Which, you know, he ignored. Indeed, his first films are from 1917, immediately after being discharged from the army. Many of his early films are lost, but he is one of the few people of the silent era to have two instantly iconic roles, albeit one of which is because the look of his character inspired the look of the Joker. Veidt was involved in German Expressionist film, and he starred in both The Man Who Laughed and The Cabinet of Dr. Caligari. This alone made him suspect when the Nazis came to power, and then he married a Jewish woman and listed his race—falsely—as Jewish on official paperwork.

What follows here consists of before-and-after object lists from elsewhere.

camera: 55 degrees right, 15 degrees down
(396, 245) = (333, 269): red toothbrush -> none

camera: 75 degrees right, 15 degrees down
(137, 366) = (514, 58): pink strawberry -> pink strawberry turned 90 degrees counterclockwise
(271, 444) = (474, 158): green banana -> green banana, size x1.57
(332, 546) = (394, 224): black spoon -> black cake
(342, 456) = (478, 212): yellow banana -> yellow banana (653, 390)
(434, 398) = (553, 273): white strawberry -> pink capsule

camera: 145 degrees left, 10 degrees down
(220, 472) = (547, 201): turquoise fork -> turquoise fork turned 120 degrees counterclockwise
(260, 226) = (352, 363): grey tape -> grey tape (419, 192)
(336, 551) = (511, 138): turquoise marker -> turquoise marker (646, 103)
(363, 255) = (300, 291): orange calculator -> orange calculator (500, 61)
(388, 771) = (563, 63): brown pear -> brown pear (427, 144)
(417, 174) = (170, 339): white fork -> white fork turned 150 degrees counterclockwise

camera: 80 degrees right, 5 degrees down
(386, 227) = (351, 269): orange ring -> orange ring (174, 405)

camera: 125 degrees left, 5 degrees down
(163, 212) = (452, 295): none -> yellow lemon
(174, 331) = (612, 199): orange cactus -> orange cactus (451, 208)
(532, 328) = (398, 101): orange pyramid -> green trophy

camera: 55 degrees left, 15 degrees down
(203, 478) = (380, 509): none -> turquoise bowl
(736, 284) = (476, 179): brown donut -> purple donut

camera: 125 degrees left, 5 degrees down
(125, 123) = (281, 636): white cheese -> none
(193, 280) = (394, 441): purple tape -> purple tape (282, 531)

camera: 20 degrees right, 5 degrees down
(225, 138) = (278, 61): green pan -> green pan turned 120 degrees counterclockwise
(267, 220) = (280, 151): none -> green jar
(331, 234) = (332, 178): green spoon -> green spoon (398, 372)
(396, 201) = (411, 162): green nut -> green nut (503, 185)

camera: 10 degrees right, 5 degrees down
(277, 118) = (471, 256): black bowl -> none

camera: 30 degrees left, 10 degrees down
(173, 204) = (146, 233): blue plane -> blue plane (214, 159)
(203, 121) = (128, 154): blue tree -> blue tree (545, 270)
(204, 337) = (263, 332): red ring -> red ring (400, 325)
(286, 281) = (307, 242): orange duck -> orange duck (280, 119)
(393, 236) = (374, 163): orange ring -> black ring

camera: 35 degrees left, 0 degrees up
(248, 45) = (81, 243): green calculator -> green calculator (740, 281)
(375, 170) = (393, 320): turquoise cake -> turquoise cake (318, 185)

Veidt and his third wife, Ilona Prager, fled to England like so many of his countrymen who had the opportunity. And, yes, Vedit ended up in Hollywood, playing a Nazi or two. But the pair gave enormous amounts of money toward helping those devastated by the Blitz, and they personally took in one of the children evacuated from the UK to the US, and there was that contract. Veidt was even briefly imprisoned by the regime when he had to return to Germany at one point and barely escaped with his life, and he helped smuggle his in-laws into Switzerland. This is not the act of a man who deserves to be remembered as a Nazi.
His fidelity to Prager is also worth noting. Bisexuals get a lot of grief from people who assume they’re incapable of monogamy, because obviously they’d leave a man for a woman and a woman for a man. When he was single, Veidt apparently flirted with anything that was there for the flirting. And, true, he was married three times. But the evidence appears to be that, while he was married, he was faithful, and there seem to be no stories of his cheating on his wives. His first wife claimed she’d divorced him because he wore her new Paris dress—before she was able to.